# Work instructions
• a. Copy the passage of the Michael Landon article from "By The Greater" up to and including "writing for television.".
• b. Translate this sentence from the Michael Landon article into Spanish: "His parents moved to New Jersey in 1941 and raised him and his older sister Evelyn as Jewish."
• c. Continue the Michael Landon article from where it stops.

*** Opening of Page excerpt ***

By The Greater Astoria Historical Society
For more than 30 years, Queens native Michael Landon entertained American television audiences with family-friendly shows such as “Bonanza,” “Little House on the Prairie” and “Highway to Heaven.”
Born Eugene Maurice Orowitz in Forest Hills in 1936, he was the child of a mixed marriage with a Jewish father and Irish Catholic mother. His parents moved to New Jersey in 1941 and raised him and his older sister Evelyn as Jewish.
He was bar mitzvahed at the Conservative Temple Beth Sholom in Hadden Heights, a neighborhood that had barred Jews until after World War II. It was this sense of being different and an outsider that inspired his creativity and pushed him to be an athlete in his youth and, later as an adult, a writer and director. Themes of tolerance, both racial and religious, would be central to his later writing for television.
Landon was a star javelin thrower at Collingswood High School, throwing a U.S. high school record of 133 feet 4 inches in 1954, earning him an athletic scholarship to the University of Southern California.
A career-ending shoulder injury led him to turn to acting. Choosing the name “Michael Landon” randomly out of the phone book, a persona was born. Early on, Landon achieved some measure of success in film with lightweight fare such as “I Was a Teenage Werewolf” (1957) and “High School Confidential” (1958), and even a role in the controversial “God’s Little Acre” (1958).
But it was the Western genre that would lead to Landon’s stardom with the supporting role of Little Joe Cartwright in “Bonanza” in 1959. By 1961, Bonanza was the No. 1 show on American television, completing 14 seasons and more than 430 episodes. It ran till 1973.
When it became clear “Bonanza” was winding down its long run, Landon began developing for television the “Little on the Prairie” series of books that had been popular in the 1930s by author Laura Ingalls Wilder (1867-1957).

*** Close of Page excerpt ***
*** Opening of Supplied records ***

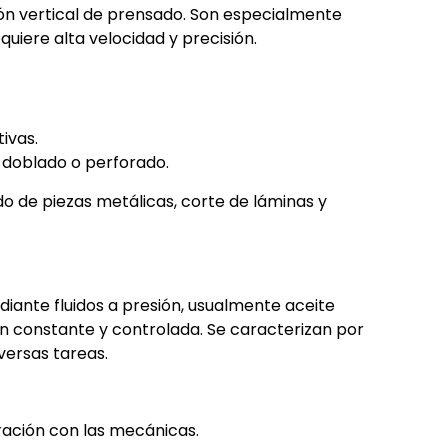
ión vertical de prensado. Son especialmente
quiere alta velocidad y precisión.
ivas.
 doblado o perforado.
 de piezas metálicas, corte de láminas y
iante fluidos a presión, usualmente aceite
ión constante y controlada. Se caracterizan por
versas tareas.
ación con las mecánicas.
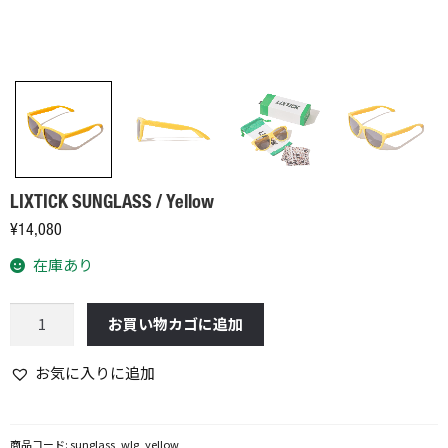
LIXTICK SUNGLASS / Yellow
¥
14,080
在庫あり
LIXTICK
お買い物カゴに追加
SUNGLASS
/
お気に入りに追加
Yellow
個
商品コード:
sunglass_wlg_yellow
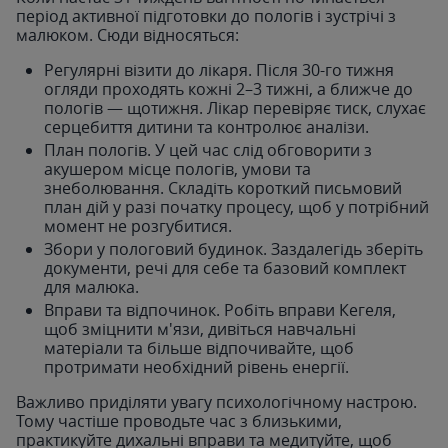
період активної підготовки до пологів і зустрічі з
малюком. Сюди відносяться:
Регулярні візити до лікаря. Після 30-го тижня
огляди проходять кожні 2–3 тижні, а ближче до
пологів — щотижня. Лікар перевіряє тиск, слухає
серцебиття дитини та контролює аналізи.
План пологів. У цей час слід обговорити з
акушером місце пологів, умови та
знеболювання. Складіть короткий письмовий
план дій у разі початку процесу, щоб у потрібний
момент не розгубитися.
Збори у пологовий будинок. Заздалегідь зберіть
документи, речі для себе та базовий комплект
для малюка.
Вправи та відпочинок. Робіть вправи Кегеля,
щоб зміцнити м'язи, дивіться навчальні
матеріали та більше відпочивайте, щоб
протримати необхідний рівень енергії.
Важливо приділяти увагу психологічному настрою.
Тому частіше проводьте час з близькими,
практикуйте дихальні вправи та медитуйте, щоб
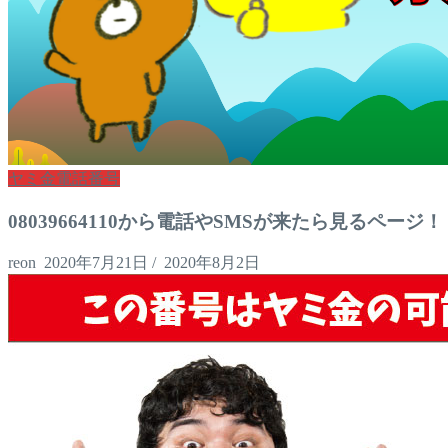
ヤミ金電話番号
08039664110から電話やSMSが来たら見るページ！
reon
2020年7月21日
/
2020年8月2日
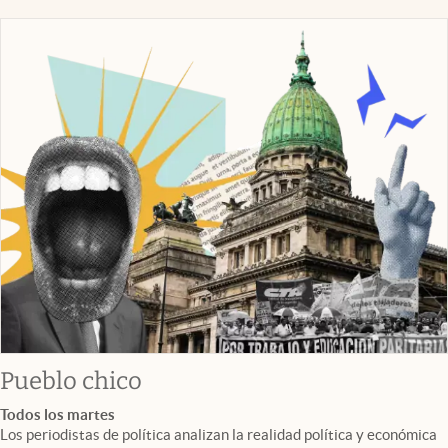
Pueblo chico
Todos los martes
Los periodistas de política analizan la realidad política y económica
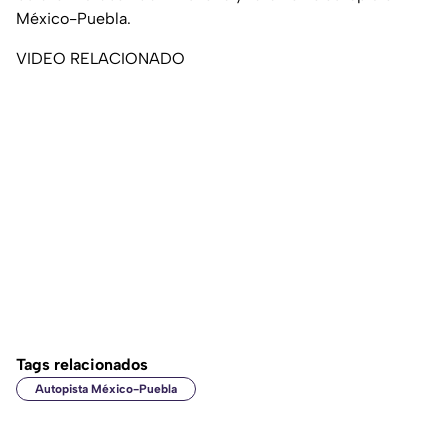
México-Puebla.
VIDEO RELACIONADO
Tags relacionados
Autopista México-Puebla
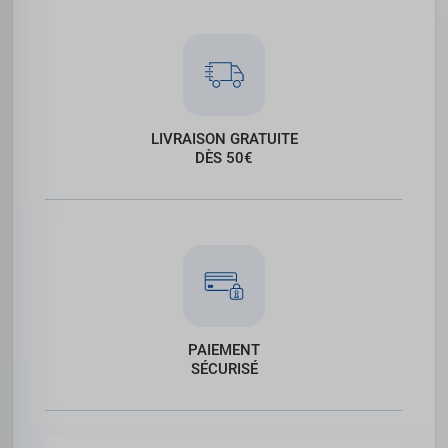
LIVRAISON GRATUITE
DÈS 50€
PAIEMENT
SÉCURISÉ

*** Close of Supplied records ***

# Answers to the tasks
• a.
By The Greater Astoria Historical Society
For more than 30 years, Queens native Michael Landon entertained American television audiences with family-friendly shows such as “Bonanza,” “Little House on the Prairie” and “Highway to Heaven.”
Born Eugene Maurice Orowitz in Forest Hills in 1936, he was the child of a mixed marriage with a Jewish father and Irish Catholic mother. His parents moved to New Jersey in 1941 and raised him and his older sister Evelyn as Jewish.
He was bar mitzvahed at the Conservative Temple Beth Sholom in Hadden Heights, a neighborhood that had barred Jews until after World War II. It was this sense of being different and an outsider that inspired his creativity and pushed him to be an athlete in his youth and, later as an adult, a writer and director. Themes of tolerance, both racial and religious, would be central to his later writing for television.

• b. Sus padres se mudaron a Nueva Jersey en 1941 y lo criaron a él y a su hermana mayor, Evelyn, como judíos.

• c.
Although not a Western like “Bonanza,” “Little House” had enough rural themes and took place in the post-Civil War era as well, so audiences only had a gentle leap to make with Landon into the new series. In addition, “Little House” had a large ensemble cast of adults and children, so Landon, although technically the marquee star, did not have to shoulder the whole show and could concentrate on his producing, directing and writing duties.
“Little House” ran for nine seasons and ended production in 1983.
Landon had another series, “Highway to Heaven,” ready to premiere in 1984. Leaving the period dramas behind, Landon played the role of Jonathan, an angel on probation sent back to Earth. “Highway to Heaven” ran for five seasons.
After “Highway” ended, Landon developed some movies and had another series, “Us,” in production, but in early 1991 he was diagnosed with pancreatic cancer. He famously appeared on “The Tonight Show with Johnny Carson” May 9, 1991, to denounce tabloid rumors and vowed to fight the disease.
He died July 1, 1991.
Although it is now more than 20 years since his death, Landon is fondly remembered for his consistent acting in family-friendly television series and gentle admonishments for both religious and racial tolerance.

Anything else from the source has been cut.